* _WORK REQUIRED_
Restate all the lines below word for word, but omit the pictures.

* _DATA FOR PROCESSING_
■ ■ ■ ■ ■

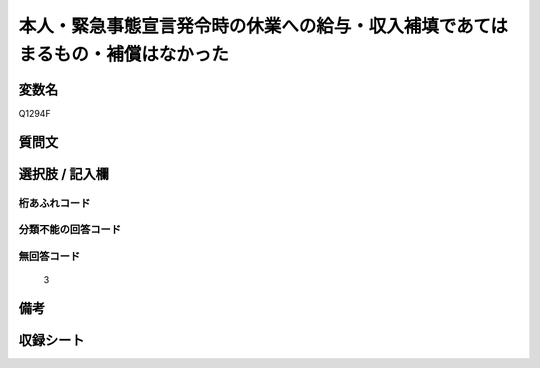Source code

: .. title:: Q1294F
.. rst-class:: item

====================================================================================================
本人・緊急事態宣言発令時の休業への給与・収入補填であてはまるもの・補償はなかった
====================================================================================================

.. rst-class:: varname

変数名
==================

Q1294F

.. rst-class:: question

質問文
==================



.. rst-class:: answer

選択肢 / 記入欄
======================

  



.. rst-class:: overflow

桁あふれコード
-------------------------------
  


.. rst-class:: not_classified

分類不能の回答コード
-------------------------------------
  


.. rst-class:: not_available

無回答コード
-------------------------------------
  3


.. rst-class:: bikou

備考
==================
 



.. rst-class:: include_sheet

収録シート
=======================================
.. hlist::
   :columns: 3
   
   
   * p28_5
   
   


.. index:: Q1294F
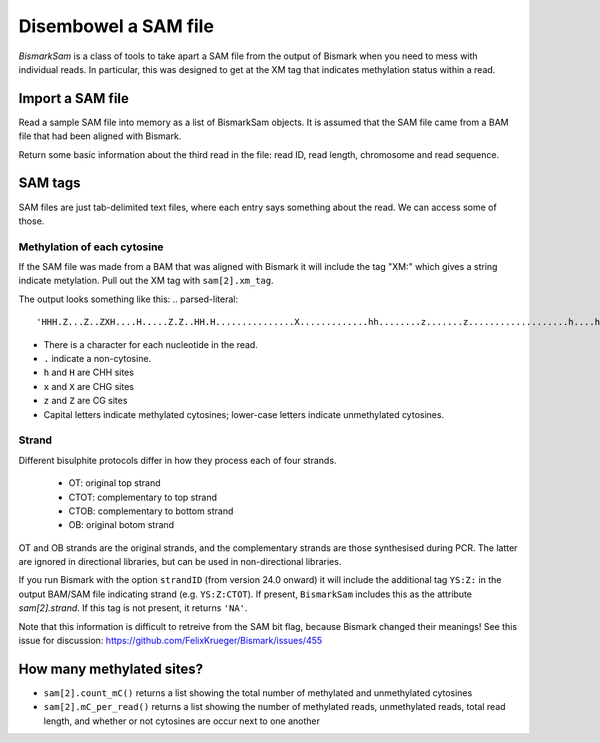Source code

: =====================
Disembowel a SAM file
=====================

`BismarkSam` is a class of tools to take apart a SAM file from the output of
Bismark when you need to mess with individual reads. In particular, this was
designed to get at the XM tag that indicates methylation status within a read.

Import a SAM file
=================

Read a sample SAM file into memory as a list of BismarkSam objects.
It is assumed that the SAM file came from a BAM file that had been aligned with
Bismark.

.. code-block:: python
    from epiclinestools.BismarkSam import *

    path = "tests/test_data/chloroplast.sam"
    sam = read_SAM(path)

Return some basic information about the third read in the file: read ID, read
length, chromosome and read sequence.

.. code-block:: python
    sam[2].id
    sam[2].length
    sam[2].chr
    sam[2].seq

SAM tags
========

SAM files are just tab-delimited text files, where each entry says something
about the read.
We can access some of those.

Methylation of each cytosine
----------------------------

If the SAM file was made from a BAM that was aligned with Bismark it will
include the tag "XM:" which gives a string indicate metylation.
Pull out the XM tag with ``sam[2].xm_tag``.

The output looks something like this:
.. parsed-literal::
    'HHH.Z...Z..ZXH....H.....Z.Z..HH.H...............X.............hh........z.......z...................h....h............................'

- There is a character for each nucleotide in the read.
- ``.`` indicate a non-cytosine.
- ``h`` and ``H`` are CHH sites
- ``x`` and ``X`` are CHG sites
- ``z`` and ``Z`` are CG sites
- Capital letters indicate methylated cytosines; lower-case letters indicate unmethylated cytosines.

Strand
------

Different bisulphite protocols differ in how they process each of four strands.

 - OT: original top strand
 - CTOT: complementary to top strand
 - CTOB: complementary to bottom strand
 - OB: original botom strand

OT and OB strands are the original strands, and the complementary strands are
those synthesised during PCR. The latter are ignored in directional libraries,
but can be used in non-directional libraries.

If you run Bismark with the option ``strandID`` (from version 24.0 onward) it 
will include the additional tag ``YS:Z:`` in the output BAM/SAM file indicating 
strand (e.g. ``YS:Z:CTOT``). If present, ``BismarkSam`` includes this as the
attribute `sam[2].strand`. If this tag is not present, it returns ``'NA'``.

Note that this information is difficult to retreive from the SAM bit flag, 
because Bismark changed their meanings! See this issue for discussion:
https://github.com/FelixKrueger/Bismark/issues/455

How many methylated sites?
==========================

* ``sam[2].count_mC()`` returns a list showing the total number of methylated and unmethylated cytosines
* ``sam[2].mC_per_read()`` returns a list showing the number of methylated reads, unmethylated reads, total read length, and whether or not cytosines are occur next to one another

■ ■ ■ ■ ■

* _TASK OUTPUT_
Source code

: .. title:: Q1294F
.. rst-class:: item

====================================================================================================
本人・緊急事態宣言発令時の休業への給与・収入補填であてはまるもの・補償はなかった
====================================================================================================

.. rst-class:: varname

変数名
==================

Q1294F

.. rst-class:: question

質問文
==================



.. rst-class:: answer

選択肢 / 記入欄
======================

  



.. rst-class:: overflow

桁あふれコード
-------------------------------
  


.. rst-class:: not_classified

分類不能の回答コード
-------------------------------------
  


.. rst-class:: not_available

無回答コード
-------------------------------------
  3


.. rst-class:: bikou

備考
==================
 



.. rst-class:: include_sheet

収録シート
=======================================
.. hlist::
   :columns: 3
   
   
   * p28_5
   
   


.. index:: Q1294F
Source code

: =====================
Disembowel a SAM file
=====================

`BismarkSam` is a class of tools to take apart a SAM file from the output of
Bismark when you need to mess with individual reads. In particular, this was
designed to get at the XM tag that indicates methylation status within a read.

Import a SAM file
=================

Read a sample SAM file into memory as a list of BismarkSam objects.
It is assumed that the SAM file came from a BAM file that had been aligned with
Bismark.

.. code-block:: python
    from epiclinestools.BismarkSam import *

    path = "tests/test_data/chloroplast.sam"
    sam = read_SAM(path)

Return some basic information about the third read in the file: read ID, read
length, chromosome and read sequence.

.. code-block:: python
    sam[2].id
    sam[2].length
    sam[2].chr
    sam[2].seq

SAM tags
========

SAM files are just tab-delimited text files, where each entry says something
about the read.
We can access some of those.

Methylation of each cytosine
----------------------------

If the SAM file was made from a BAM that was aligned with Bismark it will
include the tag "XM:" which gives a string indicate metylation.
Pull out the XM tag with ``sam[2].xm_tag``.

The output looks something like this:
.. parsed-literal::
    'HHH.Z...Z..ZXH....H.....Z.Z..HH.H...............X.............hh........z.......z...................h....h............................'

- There is a character for each nucleotide in the read.
- ``.`` indicate a non-cytosine.
- ``h`` and ``H`` are CHH sites
- ``x`` and ``X`` are CHG sites
- ``z`` and ``Z`` are CG sites
- Capital letters indicate methylated cytosines; lower-case letters indicate unmethylated cytosines.

Strand
------

Different bisulphite protocols differ in how they process each of four strands.

 - OT: original top strand
 - CTOT: complementary to top strand
 - CTOB: complementary to bottom strand
 - OB: original botom strand

OT and OB strands are the original strands, and the complementary strands are
those synthesised during PCR. The latter are ignored in directional libraries,
but can be used in non-directional libraries.

If you run Bismark with the option ``strandID`` (from version 24.0 onward) it 
will include the additional tag ``YS:Z:`` in the output BAM/SAM file indicating 
strand (e.g. ``YS:Z:CTOT``). If present, ``BismarkSam`` includes this as the
attribute `sam[2].strand`. If this tag is not present, it returns ``'NA'``.

Note that this information is difficult to retreive from the SAM bit flag, 
because Bismark changed their meanings! See this issue for discussion:
https://github.com/FelixKrueger/Bismark/issues/455

How many methylated sites?
==========================

* ``sam[2].count_mC()`` returns a list showing the total number of methylated and unmethylated cytosines
* ``sam[2].mC_per_read()`` returns a list showing the number of methylated reads, unmethylated reads, total read length, and whether or not cytosines are occur next to one another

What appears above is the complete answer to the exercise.